<<<<
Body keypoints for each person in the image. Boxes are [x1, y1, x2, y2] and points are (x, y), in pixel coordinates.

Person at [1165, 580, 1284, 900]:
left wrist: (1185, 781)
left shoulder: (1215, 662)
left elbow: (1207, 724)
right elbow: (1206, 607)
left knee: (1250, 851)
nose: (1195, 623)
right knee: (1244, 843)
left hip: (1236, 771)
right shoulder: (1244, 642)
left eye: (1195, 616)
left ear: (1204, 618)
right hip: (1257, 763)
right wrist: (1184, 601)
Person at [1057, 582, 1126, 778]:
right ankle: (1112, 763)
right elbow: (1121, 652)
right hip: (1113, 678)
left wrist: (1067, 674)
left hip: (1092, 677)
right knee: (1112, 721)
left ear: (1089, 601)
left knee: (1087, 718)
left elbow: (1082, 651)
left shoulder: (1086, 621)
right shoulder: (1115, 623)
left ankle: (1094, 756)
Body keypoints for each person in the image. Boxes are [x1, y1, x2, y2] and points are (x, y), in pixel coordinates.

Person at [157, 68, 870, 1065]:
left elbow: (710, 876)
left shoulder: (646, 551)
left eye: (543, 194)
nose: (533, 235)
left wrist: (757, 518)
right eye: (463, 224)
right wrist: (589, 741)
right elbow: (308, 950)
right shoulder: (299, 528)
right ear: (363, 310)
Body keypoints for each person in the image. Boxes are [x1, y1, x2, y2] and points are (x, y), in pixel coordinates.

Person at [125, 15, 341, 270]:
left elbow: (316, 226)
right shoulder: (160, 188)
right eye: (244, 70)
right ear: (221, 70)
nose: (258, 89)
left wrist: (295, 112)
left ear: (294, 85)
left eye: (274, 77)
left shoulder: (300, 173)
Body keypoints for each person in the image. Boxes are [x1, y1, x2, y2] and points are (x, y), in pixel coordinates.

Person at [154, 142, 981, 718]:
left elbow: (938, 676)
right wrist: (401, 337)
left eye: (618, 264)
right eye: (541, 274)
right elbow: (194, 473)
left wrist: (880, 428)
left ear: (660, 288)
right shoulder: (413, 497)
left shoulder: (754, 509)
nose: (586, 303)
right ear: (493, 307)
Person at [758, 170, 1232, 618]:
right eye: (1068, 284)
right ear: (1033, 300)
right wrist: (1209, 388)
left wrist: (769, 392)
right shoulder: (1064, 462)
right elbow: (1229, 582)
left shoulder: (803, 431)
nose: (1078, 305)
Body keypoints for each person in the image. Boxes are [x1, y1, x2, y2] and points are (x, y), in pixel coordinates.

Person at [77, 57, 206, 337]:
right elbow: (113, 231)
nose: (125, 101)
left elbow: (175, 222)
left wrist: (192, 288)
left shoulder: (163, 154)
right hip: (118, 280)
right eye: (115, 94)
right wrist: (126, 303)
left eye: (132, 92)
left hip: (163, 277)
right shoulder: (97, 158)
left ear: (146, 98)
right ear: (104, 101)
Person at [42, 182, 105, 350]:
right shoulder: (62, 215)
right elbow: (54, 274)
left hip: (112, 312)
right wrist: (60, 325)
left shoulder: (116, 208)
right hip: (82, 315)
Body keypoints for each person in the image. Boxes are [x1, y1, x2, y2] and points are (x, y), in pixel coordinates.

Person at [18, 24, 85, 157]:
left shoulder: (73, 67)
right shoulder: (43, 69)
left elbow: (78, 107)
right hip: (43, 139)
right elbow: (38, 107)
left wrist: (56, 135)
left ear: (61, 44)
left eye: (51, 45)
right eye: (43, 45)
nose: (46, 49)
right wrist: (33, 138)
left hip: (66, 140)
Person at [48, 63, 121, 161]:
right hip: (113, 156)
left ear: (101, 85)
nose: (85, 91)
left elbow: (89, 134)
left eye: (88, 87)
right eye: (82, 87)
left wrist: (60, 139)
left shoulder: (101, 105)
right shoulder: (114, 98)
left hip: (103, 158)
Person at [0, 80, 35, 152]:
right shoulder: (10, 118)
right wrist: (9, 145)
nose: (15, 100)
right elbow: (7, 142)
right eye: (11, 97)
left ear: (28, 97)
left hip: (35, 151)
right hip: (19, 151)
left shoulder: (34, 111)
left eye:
>>>>
**DESCRIPTION OF THE TASK**
Take the listing above and repeat exactly the lines from the one containing "right eye: (1068, 284)" through the one containing "left wrist: (60, 139)", both included.

**YOUR RESPONSE**
right eye: (1068, 284)
right ear: (1033, 300)
right wrist: (1209, 388)
left wrist: (769, 392)
right shoulder: (1064, 462)
right elbow: (1229, 582)
left shoulder: (803, 431)
nose: (1078, 305)
Body keypoints for each person in the image. Boxes are [x1, y1, x2, y2] and points are (x, y), in pixel coordinates.

Person at [77, 57, 206, 337]:
right elbow: (113, 231)
nose: (125, 101)
left elbow: (175, 222)
left wrist: (192, 288)
left shoulder: (163, 154)
right hip: (118, 280)
right eye: (115, 94)
right wrist: (126, 303)
left eye: (132, 92)
left hip: (163, 277)
right shoulder: (97, 158)
left ear: (146, 98)
right ear: (104, 101)
Person at [42, 182, 105, 350]:
right shoulder: (62, 215)
right elbow: (54, 274)
left hip: (112, 312)
right wrist: (60, 325)
left shoulder: (116, 208)
right hip: (82, 315)
Body keypoints for each person in the image. Boxes are [x1, y1, x2, y2] and points are (x, y), in pixel coordinates.

Person at [18, 24, 85, 157]:
left shoulder: (73, 67)
right shoulder: (43, 69)
left elbow: (78, 107)
right hip: (43, 139)
right elbow: (38, 107)
left wrist: (56, 135)
left ear: (61, 44)
left eye: (51, 45)
right eye: (43, 45)
nose: (46, 49)
right wrist: (33, 138)
left hip: (66, 140)
Person at [48, 63, 121, 161]:
right hip: (113, 156)
left ear: (101, 85)
nose: (85, 91)
left elbow: (89, 134)
left eye: (88, 87)
right eye: (82, 87)
left wrist: (60, 139)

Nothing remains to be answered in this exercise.